Let's say for argument's sake that you have a child. Don't deny it, buddy. It's yours. Maury said so. We've seen the pictures. Little guy has your mean mug and everything.
Maybe I should be more specific.
Let's say you have a child that you care about, that you love, that you would do anything for. Let's say that child becomes possessed by a demon and to save her soul you have to kill six of the child's blood relatives.

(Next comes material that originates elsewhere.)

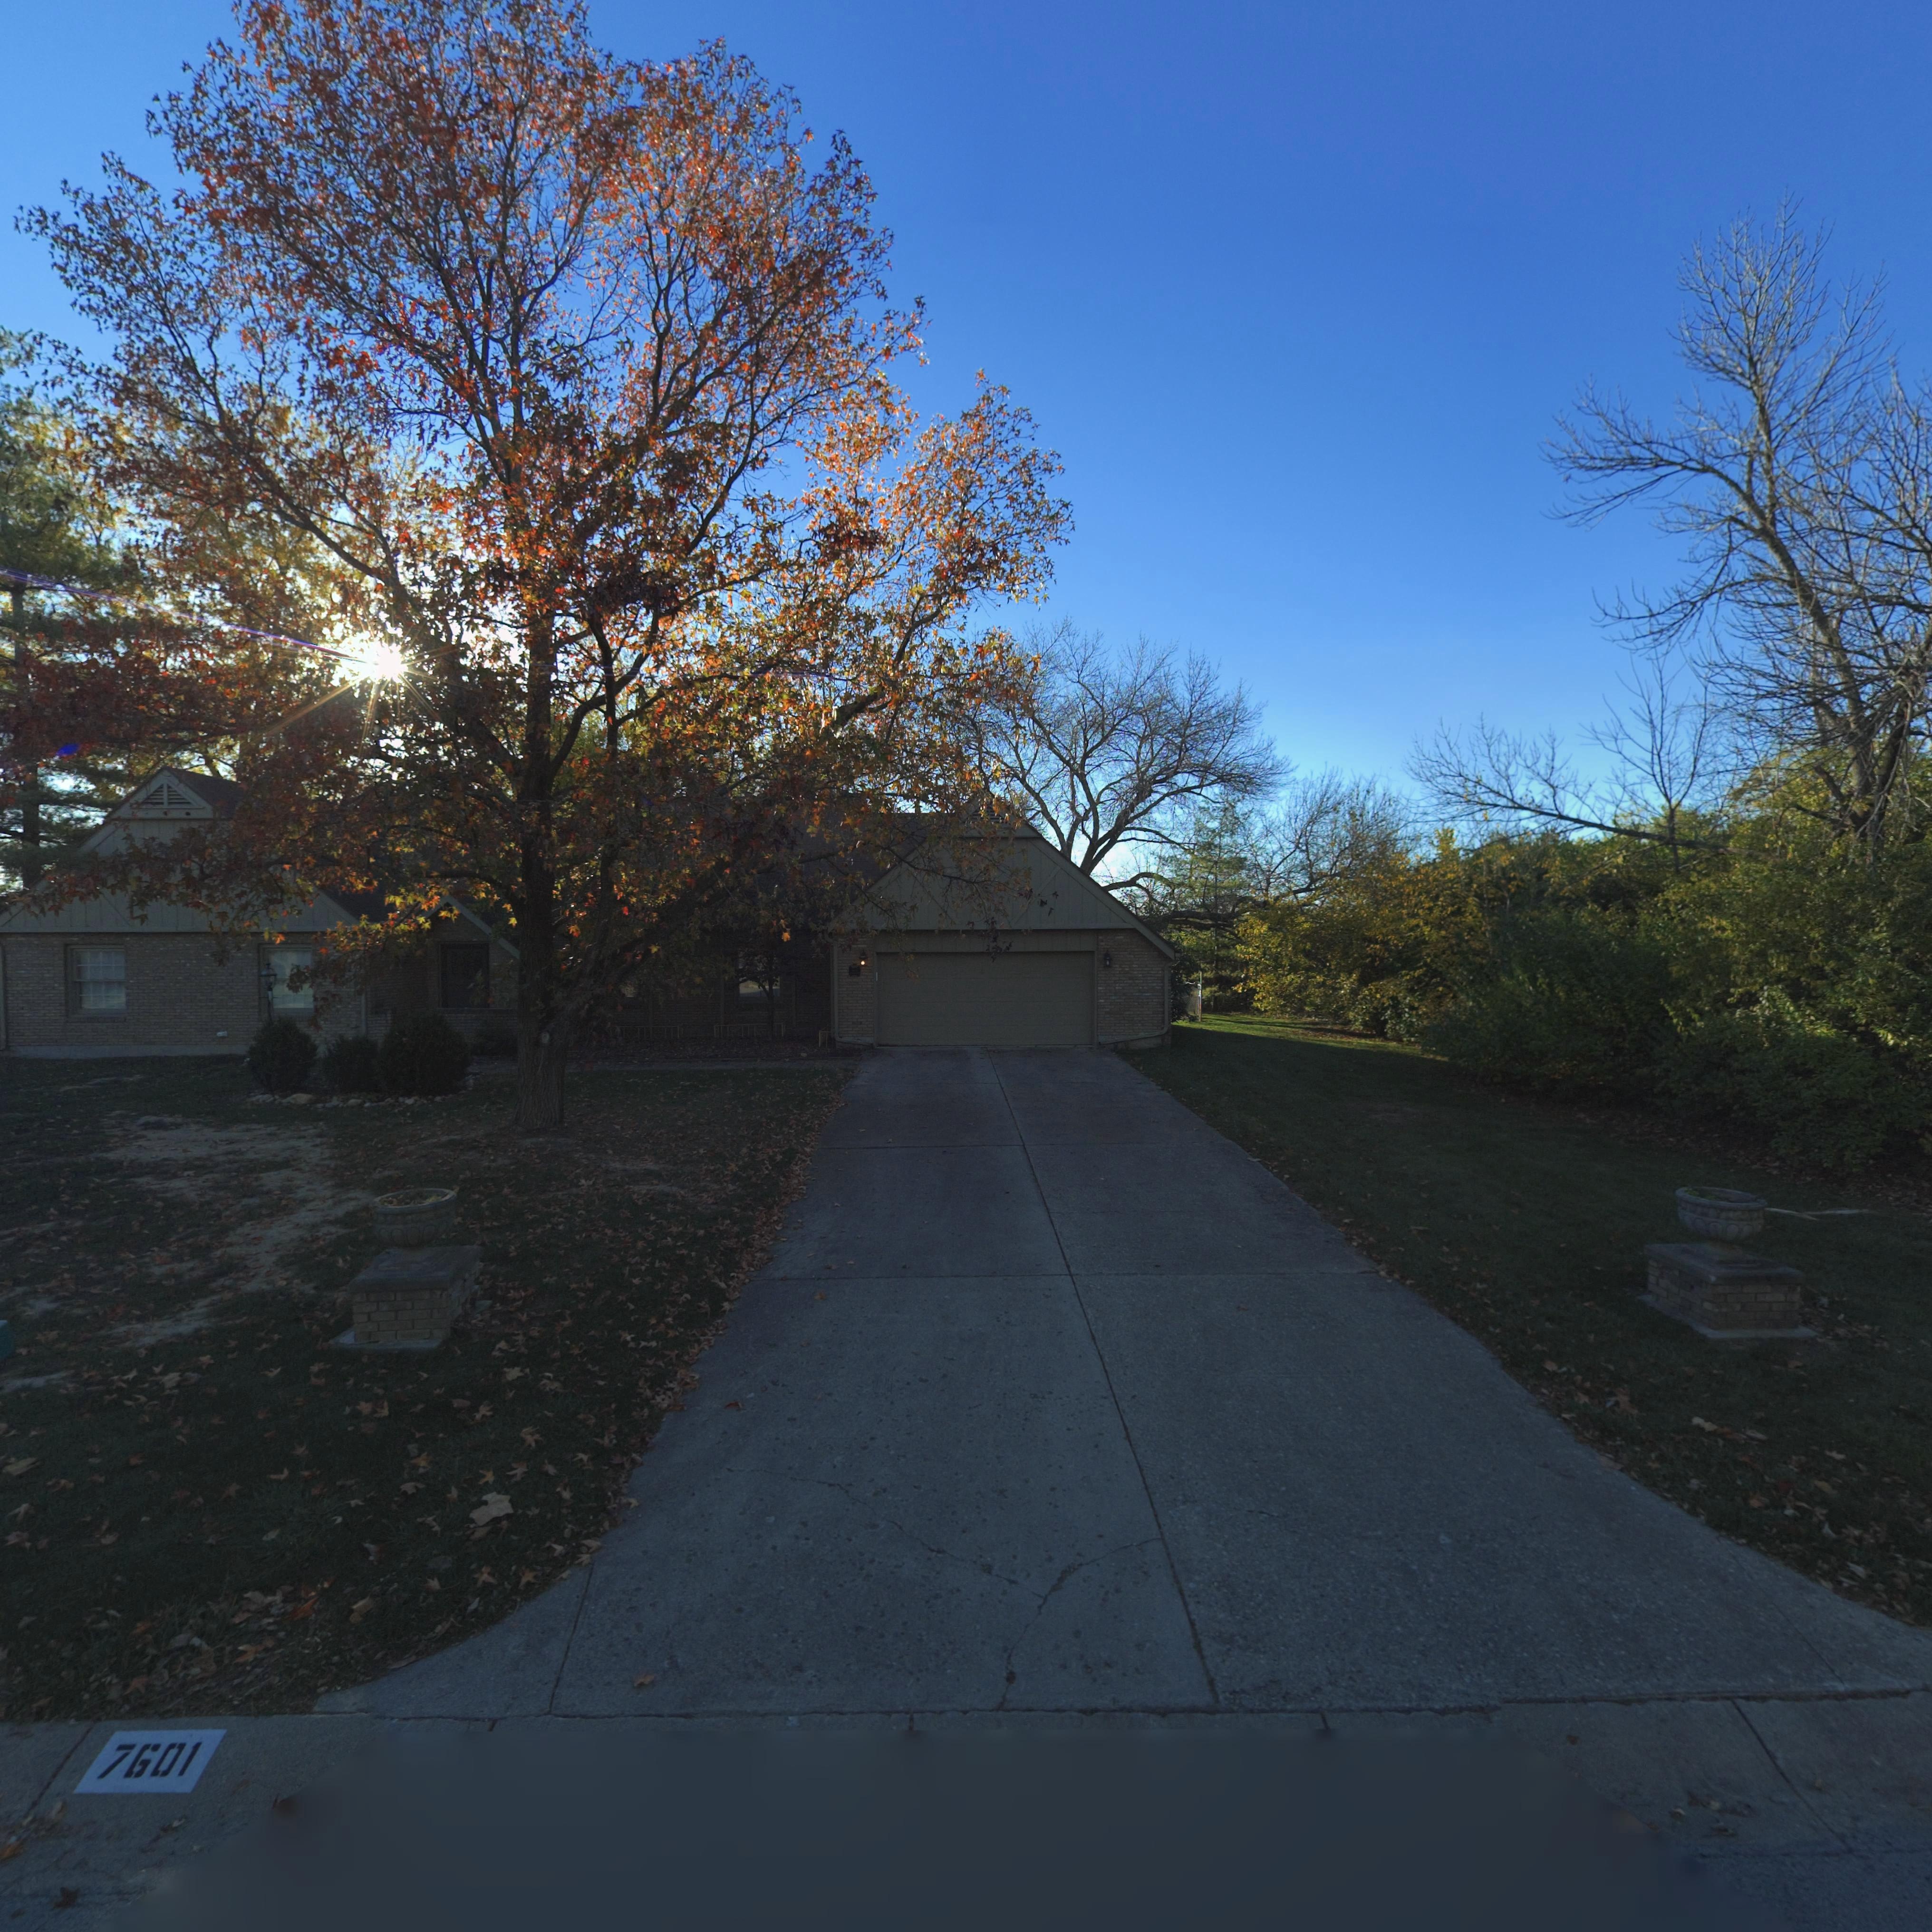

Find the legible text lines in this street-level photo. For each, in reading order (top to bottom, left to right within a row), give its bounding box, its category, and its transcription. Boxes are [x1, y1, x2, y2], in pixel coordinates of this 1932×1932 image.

[94, 1741, 205, 1780] StreetNumber: 7601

I'm sure most of you already have a short list of people in your family you wouldn't mind sending to Hell to keep your own kid out of there. Maybe you have a doddering, old grandpa who's already in a vegetative state anyway, or an uncle who's a drunk, unemployed moocher. But what happens when the last few people on your list live too far away or your spoiled douchebag cousin just won't die? Do you kill your mom? Your sister? Yourself?
The movie I'm going to tell you about considers all these very pertinent questions. This week's Thursday Thriller is The Chosen.
This 2015 Ben Jehoshua film is about a teenager named Cameron (Kian Lawley). His family is dysfunctional to say the least. He lives in his grandmother's house with his mom Eliza (Elizabeth Keener), and the aforementioned Uncle Joey (Chris Gann). Together they take care of Grand Dad (Harvey Popick) and Angie (Mykayla Sohn). Angie is the daughter of Caitlin (Angelica Chitwood). Caitlin is Eliza's daughter. That makes Cameron Caitlin's brother, Caitlin Cameron's sister, and Eliza their mom and Angie's grandmother. Got it?
Eliza has custody of Angie and won't let Caitlin see her because Caitlin's a drug addict, and one of her babies has already died. Angie becomes possessed by the demon Lilith when Cameron ignores mom and takes the child to see Caitlin, then can't mind his own business during a domestic disturbance in the apartment next door.
It's fun. Cameron and Caitlin bicker about who they're going to kill next as Cameron picks off members of the family, smears blood symbols on their heads, and feeds them to a smoke monster under Angie's bed. The scares are more driven by character interactions than startling splatters. The Chosen is a good drama. It streams on Netflix.